Письма о русской поэзии | страница 77



Сам треугольный, – двукрылый, безногий, —
но с округленным, прелестным лицом,
ижицей быстрой в безумной тревоге
комнату всю облетая кругом,
страшный малютка, небесный калека,
гость, по ошибке влетевший ко мне,
дико метался, боясь человека,
а человек прижимался к стене,
все еще в свадебном галстуке белом,
выставив руку, лицо отклоня,
с ужасом тем же, но оцепенелым:
только бы он не коснулся меня,
только бы вылетел, только нашел бы
это окно и опять, в неземной
лаборатории, в синюю колбу
сел бы, сложась, ангелочек ночной…

2 сентября 1932[142]

Ангел явлен не в высших сферах и не на божественной фреске какого-нибудь Джотто, а в простой комнате, рискуем думать – спальне, если герой еще не успел снять свадебного галстука. Но влетает малютка в брачную ночь в окно по какой-то неведомой нам роковой ошибке. Прелестный ангелочек похож на ижицу, у которой действительно нет ножек. Он страшен и уродлив, он в безумной тревоге. В ужасе прижавшийся к стене герой больше всего опасается, что этот горний гость коснется его. Ничего хорошего это не сулит. Страшно и тому, и другому. Это существо, еще не вышло из зародышевой стадии, да и может ли выйти? Дитя лаборатории и колбы, этот небесный гомункулус все делает не так: во-первых, как недозрелый плод, он не должен был появляться раньше срока, во-вторых, прилет его – в знак Благовещенья и непорочного зачатия, о котором он вряд ли может напомнить. Набоков разыгрывает каламбур брака – таинства, которое свершается на небесах, и изначальной порчи и абортированности существования.

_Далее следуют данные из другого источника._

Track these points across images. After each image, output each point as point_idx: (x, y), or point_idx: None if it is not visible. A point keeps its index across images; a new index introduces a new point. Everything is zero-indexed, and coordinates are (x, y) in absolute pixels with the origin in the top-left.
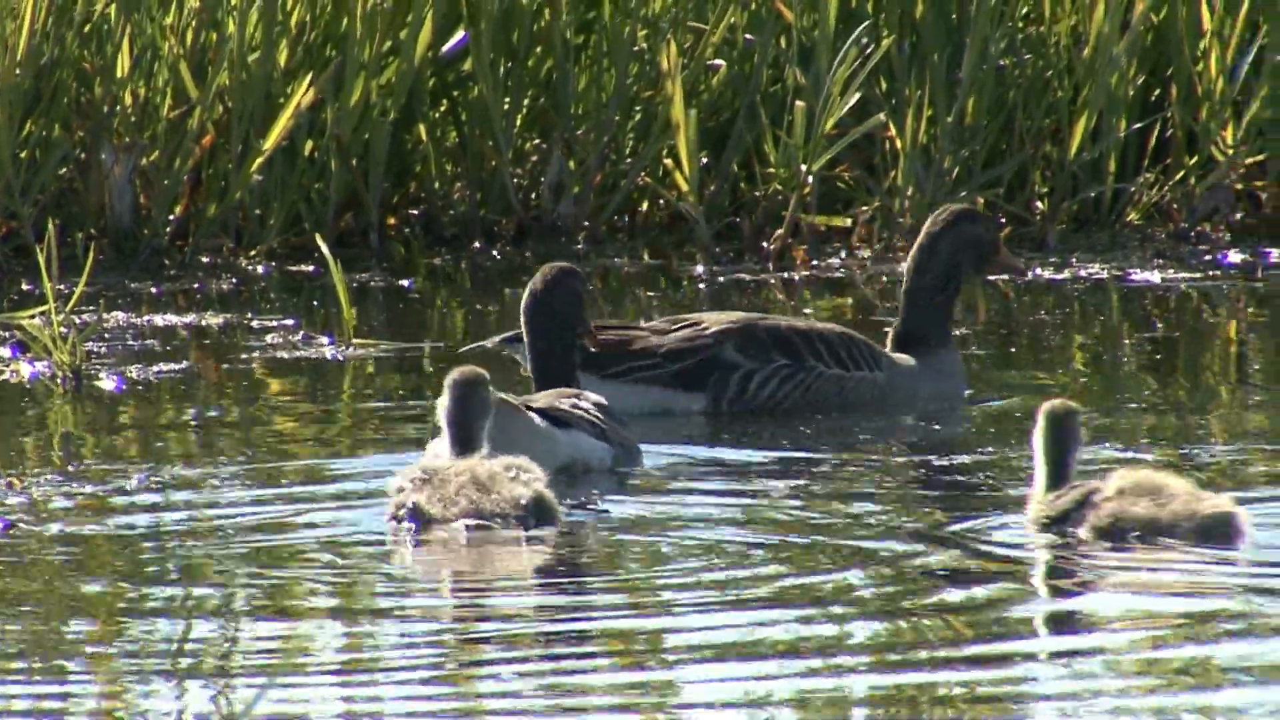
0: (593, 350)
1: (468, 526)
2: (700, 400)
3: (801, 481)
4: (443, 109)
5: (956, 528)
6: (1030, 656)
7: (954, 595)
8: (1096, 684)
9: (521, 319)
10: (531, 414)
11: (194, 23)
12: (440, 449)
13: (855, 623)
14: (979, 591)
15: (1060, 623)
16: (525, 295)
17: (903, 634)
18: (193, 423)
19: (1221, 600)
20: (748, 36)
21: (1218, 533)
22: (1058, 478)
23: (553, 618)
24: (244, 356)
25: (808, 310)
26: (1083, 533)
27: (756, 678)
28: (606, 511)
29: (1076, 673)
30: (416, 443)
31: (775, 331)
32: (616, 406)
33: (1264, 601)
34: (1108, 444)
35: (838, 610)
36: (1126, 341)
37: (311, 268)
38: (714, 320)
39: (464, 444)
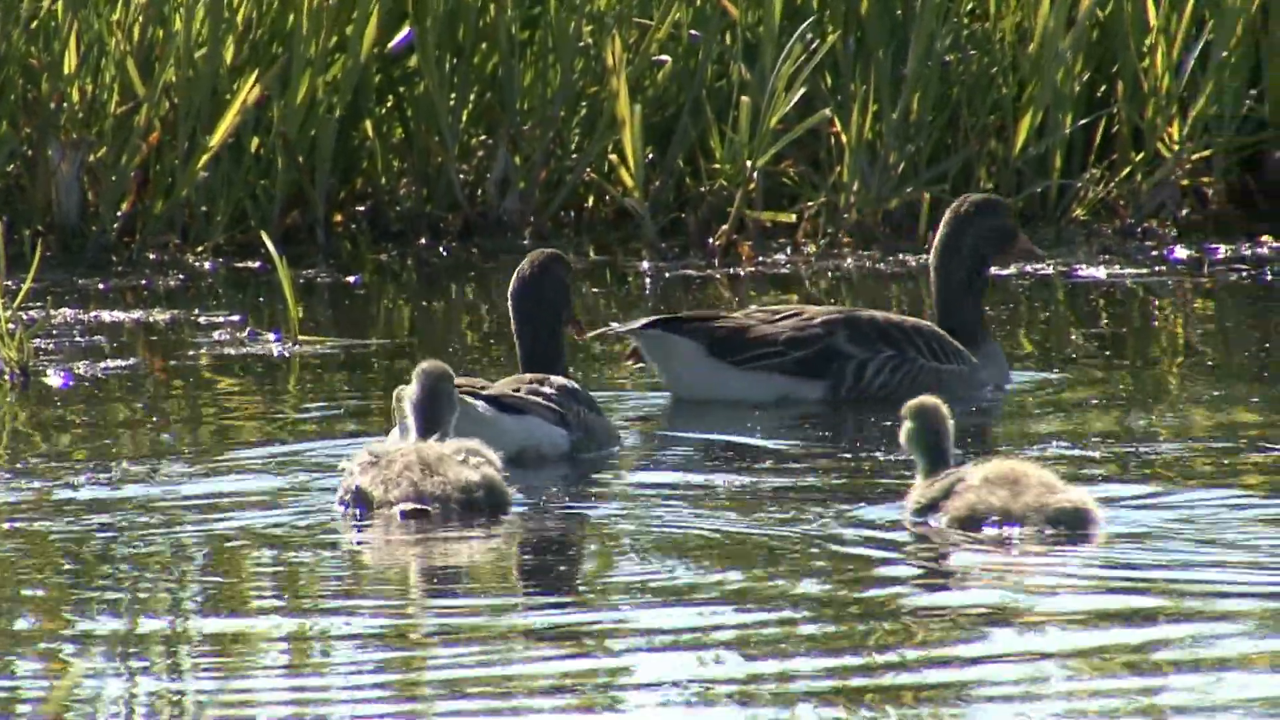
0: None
1: (403, 512)
2: (819, 389)
3: (765, 474)
4: (388, 105)
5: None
6: (978, 654)
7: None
8: (1047, 681)
9: (509, 304)
10: (476, 401)
11: (141, 19)
12: (397, 438)
13: (801, 615)
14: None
15: (996, 620)
16: (513, 280)
17: (850, 629)
18: (140, 419)
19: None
20: (693, 32)
21: (1068, 525)
22: (935, 466)
23: (494, 612)
24: (191, 353)
25: (752, 305)
26: (943, 521)
27: (703, 671)
28: (561, 499)
29: (1022, 672)
30: (361, 437)
31: (875, 323)
32: (735, 393)
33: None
34: (1057, 441)
35: (784, 607)
36: (1073, 337)
37: (258, 264)
38: (815, 310)
39: (429, 435)
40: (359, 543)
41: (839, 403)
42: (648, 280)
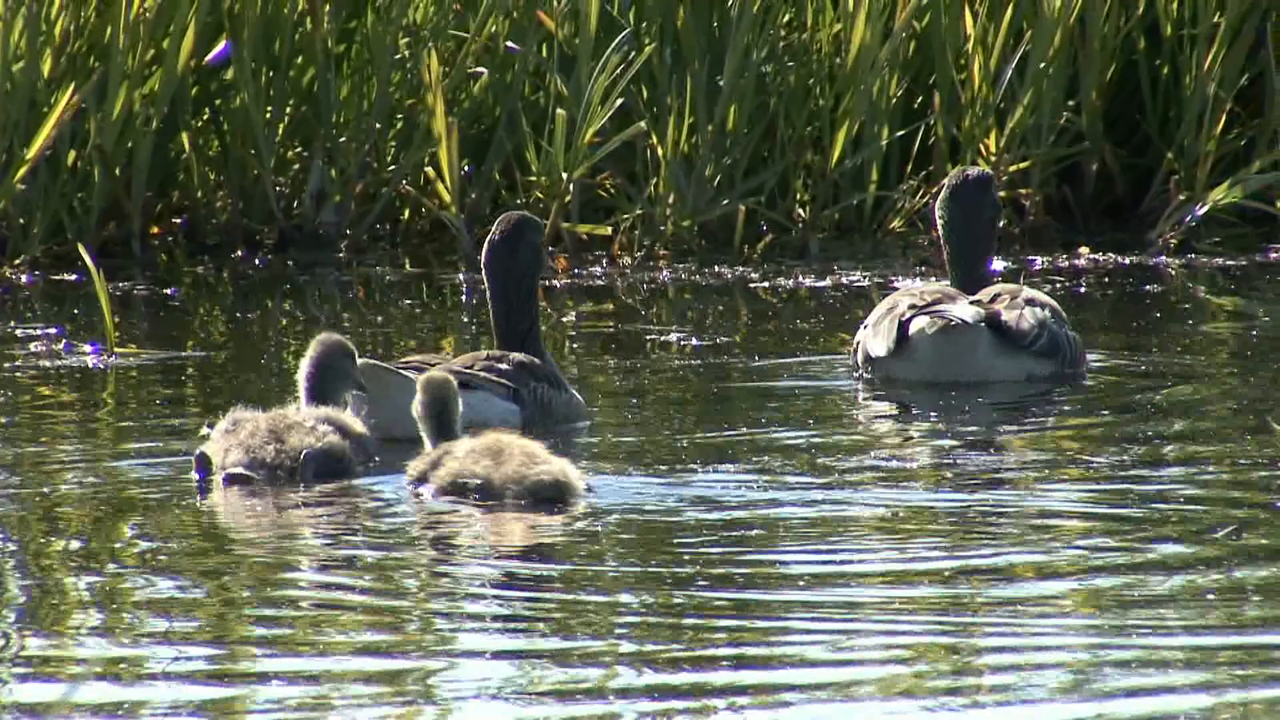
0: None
1: (225, 478)
2: (1049, 367)
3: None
4: (205, 118)
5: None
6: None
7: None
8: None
9: (483, 271)
10: (406, 373)
11: None
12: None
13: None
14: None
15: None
16: (485, 246)
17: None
18: None
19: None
20: (509, 45)
21: (545, 496)
22: (440, 438)
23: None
24: (7, 365)
25: (569, 316)
26: (430, 491)
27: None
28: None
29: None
30: (180, 447)
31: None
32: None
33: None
34: (875, 452)
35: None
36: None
37: (75, 276)
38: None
39: (319, 402)
40: (201, 508)
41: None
42: (463, 293)
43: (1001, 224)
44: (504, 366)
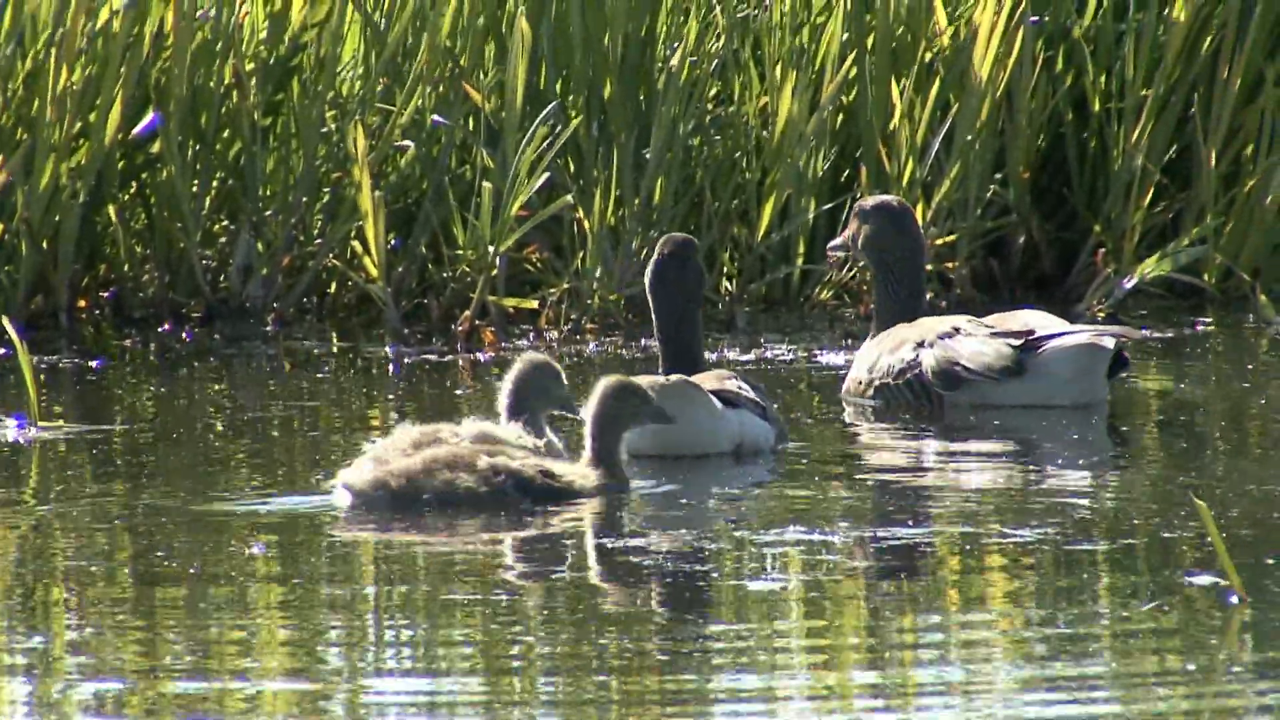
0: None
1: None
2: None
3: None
4: (132, 191)
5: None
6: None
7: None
8: None
9: (649, 292)
10: (712, 396)
11: None
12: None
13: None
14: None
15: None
16: (652, 267)
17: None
18: None
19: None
20: (436, 118)
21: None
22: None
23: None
24: None
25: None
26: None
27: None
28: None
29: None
30: (101, 521)
31: None
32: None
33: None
34: (796, 524)
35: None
36: (807, 422)
37: (1, 350)
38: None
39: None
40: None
41: None
42: (390, 366)
43: (929, 297)
44: (746, 386)
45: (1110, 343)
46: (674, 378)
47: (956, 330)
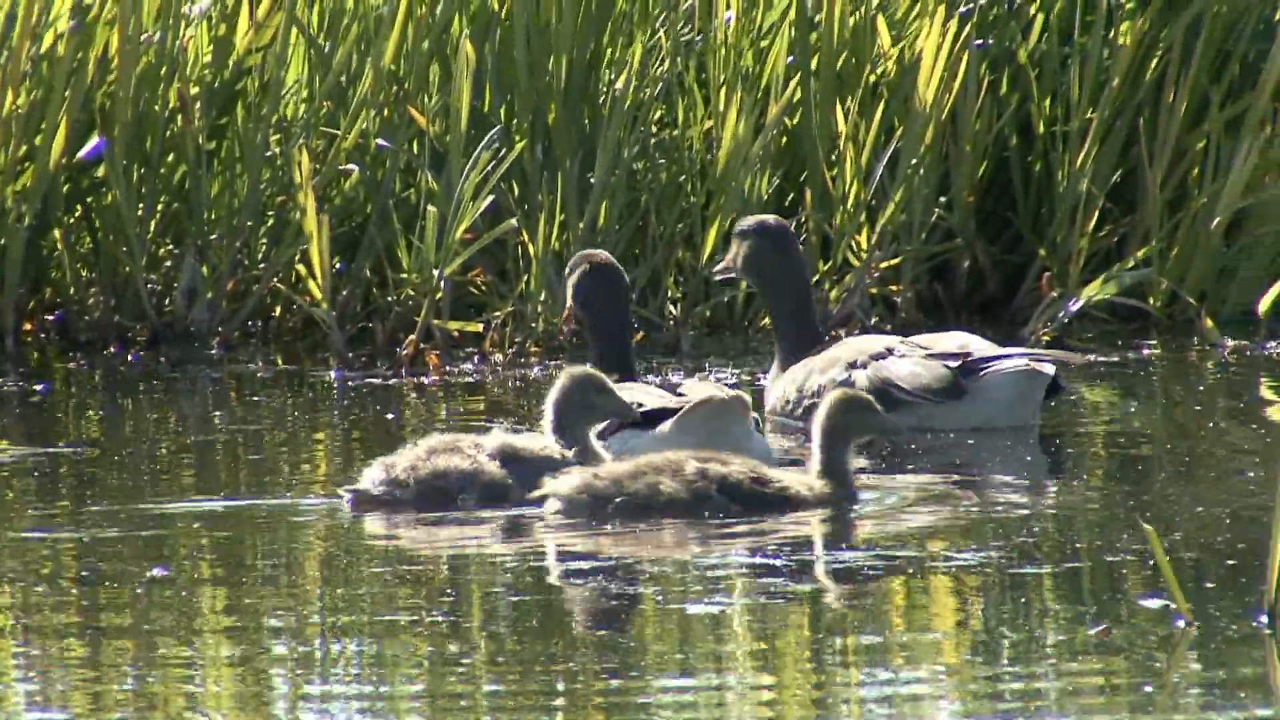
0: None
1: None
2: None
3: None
4: (77, 215)
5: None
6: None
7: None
8: None
9: (576, 299)
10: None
11: None
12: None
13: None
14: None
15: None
16: (577, 275)
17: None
18: None
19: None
20: (380, 141)
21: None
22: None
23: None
24: None
25: (441, 413)
26: None
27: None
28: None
29: None
30: (47, 546)
31: None
32: None
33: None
34: (746, 549)
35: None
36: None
37: None
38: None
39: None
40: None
41: None
42: (334, 390)
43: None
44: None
45: (1050, 368)
46: (730, 393)
47: (889, 351)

Но вернемся к «Пассажиру».[143] Рассказ переиначивает фабулу «Крейцеровой сонаты» Толстого. Некий писатель повествует попутчику-критику о своей дорожной встрече, но целью рассказа является даже не встреча, а природа самого рассказа, вернее – жизнь, которая даст фору любой литературе (это самое начало рассказа): «Да, жизнь талантливее нас, – вздохнул писатель, постукивая картонным концом папиросы о крышку портсигара. – Иногда она придумывает такие темы… Куда нам до нее! Ее произведения непереводимы, непередаваемы…» (2, 480). Одно из таких непереводимых произведений жизни и передается писателем: «Ехал я в экспрессе, в спальном вагоне. Я очень люблю дорожное новоселье, – холодноватое белье на койке, фонари станции, которые, тронувшись, медленно проходят за черным стеклом окна.

Было мне приятно, помнится, что надо мной, на верхней койке, никого нет. Раздевшись, я лег навзничь, подложил под затылок руки, – и легкость узкого казенного одеяла была прямо-таки сладостна после пухлости отельных перин. Помечтав кое о чем, – мне о ту пору хотелось писать повесть из жизни вагонных уборщиц, – я выключил свет и очень скоро уснул. И тут разрешите мне употребить прием, частенько встречающийся в таких именно рассказах, каким обещает быть мой. Вот он – этот старый, хорошо вам известный прием. «Среди ночи я внезапно проснулся». Впрочем, дальше следует кое-что посвежее. Я проснулся и увидел ногу.